I’m not too happy about asking other people for help, or tweeting social media influencers hoping one of them will retweet it so it will gain traction. I am not happy that I am up in the middle of the night stressing about money, but here I am. We need $2500 to pay our mortgage, electricity, w/s/g, and many other bills.

Why do you guys need help? Thats what you’re thinking right?

Well, I will lay this lovely picture out. Scott got hurt, not on the job, so his job won’t let him work. They wont even let him work in the office because they “have nothing for him to do.” Scott had to apply for unemployment, which means they had to set his employment status to laid off.

Scott doesn’t have the greatest job anyway. He gets paid a decent amount per hour, but to make good money involves him having work. Scott worked 3 days this last pay period before his accident. HOORAY FOR EVERYTHING I JUST SAID, amirite? Stress does not begin to explain what I am feeling. I am feeling defeated, I am feeling like we’re drowning. I am feeling like there is just no way this is going to work unless we ask for help.

So I am asking all of you, will you please help?

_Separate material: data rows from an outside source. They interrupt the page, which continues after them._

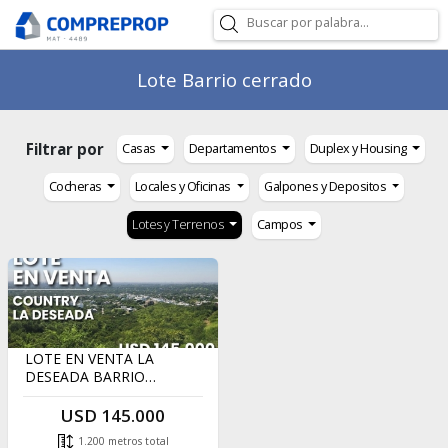
Lote Barrio cerrado
Filtrar por
Casas
Departamentos
Duplex y Housing
Cocheras
Locales y Oficinas
Galpones y Depositos
Lotes y Terrenos
Campos
LOTE EN VENTA LA
DESEADA BARRIO
PRIVADO
USD 145.000
1.200 metros total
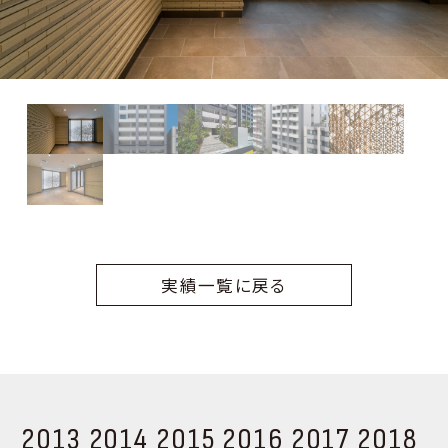
実績一覧に戻る
2013
2014
2015
2016
2017
2018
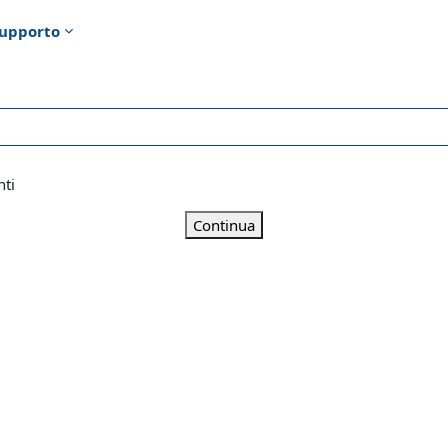
upporto
nti
Continua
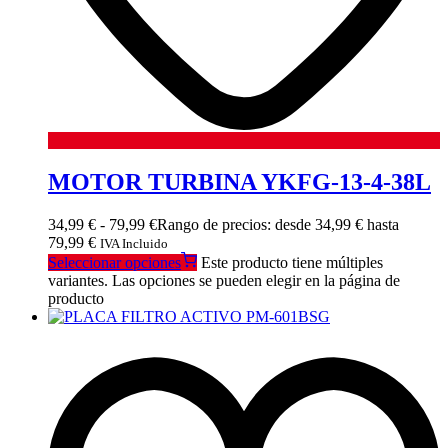
MOTOR TURBINA YKFG-13-4-38L
34,99
€
-
79,99
€
Rango de precios: desde 34,99 € hasta
79,99 €
IVA Incluido
Seleccionar opciones
Este producto tiene múltiples
variantes. Las opciones se pueden elegir en la página de
producto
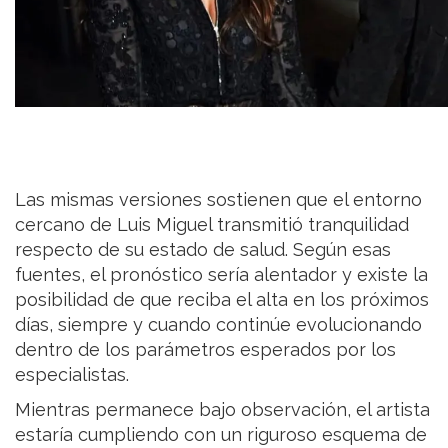
Las mismas versiones sostienen que el entorno
cercano de Luis Miguel transmitió tranquilidad
respecto de su estado de salud. Según esas
fuentes, el pronóstico sería alentador y existe la
posibilidad de que reciba el alta en los próximos
días, siempre y cuando continúe evolucionando
dentro de los parámetros esperados por los
especialistas.
Mientras permanece bajo observación, el artista
estaría cumpliendo con un riguroso esquema de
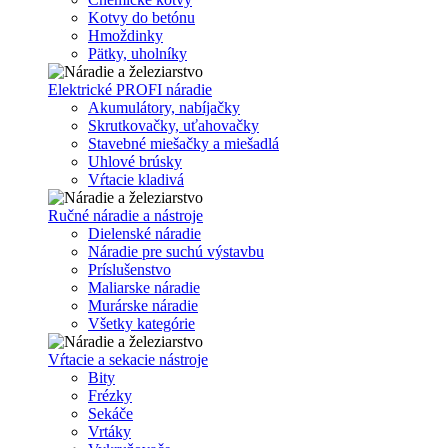
Kotvy do betónu
Hmoždinky
Pätky, uholníky
Elektrické PROFI náradie
Akumulátory, nabíjačky
Skrutkovačky, uťahovačky
Stavebné miešačky a miešadlá
Uhlové brúsky
Vŕtacie kladivá
Ručné náradie a nástroje
Dielenské náradie
Náradie pre suchú výstavbu
Príslušenstvo
Maliarske náradie
Murárske náradie
Všetky kategórie
Vŕtacie a sekacie nástroje
Bity
Frézky
Sekáče
Vrtáky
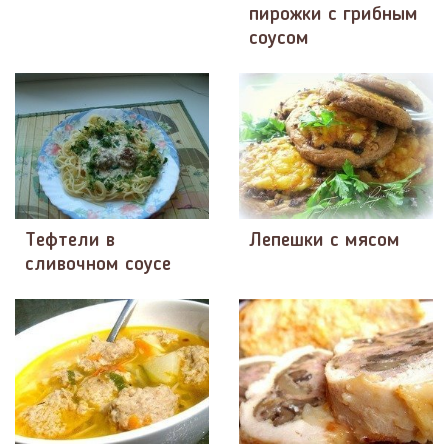
пирожки с грибным
соусом
Тефтели в
Лепешки с мясом
сливочном соусе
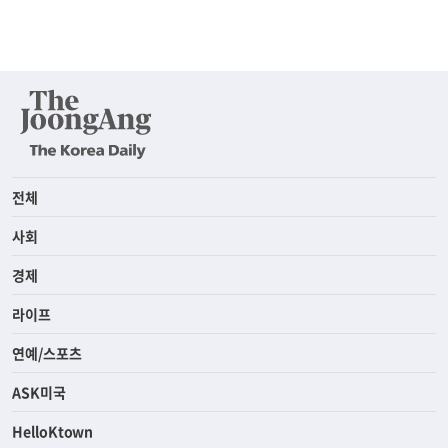
전체
사회
경제
라이프
연예/스포츠
ASK미국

One dollar, five dollars, share it to all of your friends, tweet it and tag people with crazy amounts of followers to see if it gains any attention. I will even make it easy, https://www.gofundme.com/scott-nicholes-bill-help-fund theres the link, all you have to do is copy and paste.

I am such a ball of nerves I haven’t been sleeping. I am petrified. I feel sick. I need an adult.

To everyone reading this, to everyone that helps, to everyone everywhere, I’m sorry, and thank you.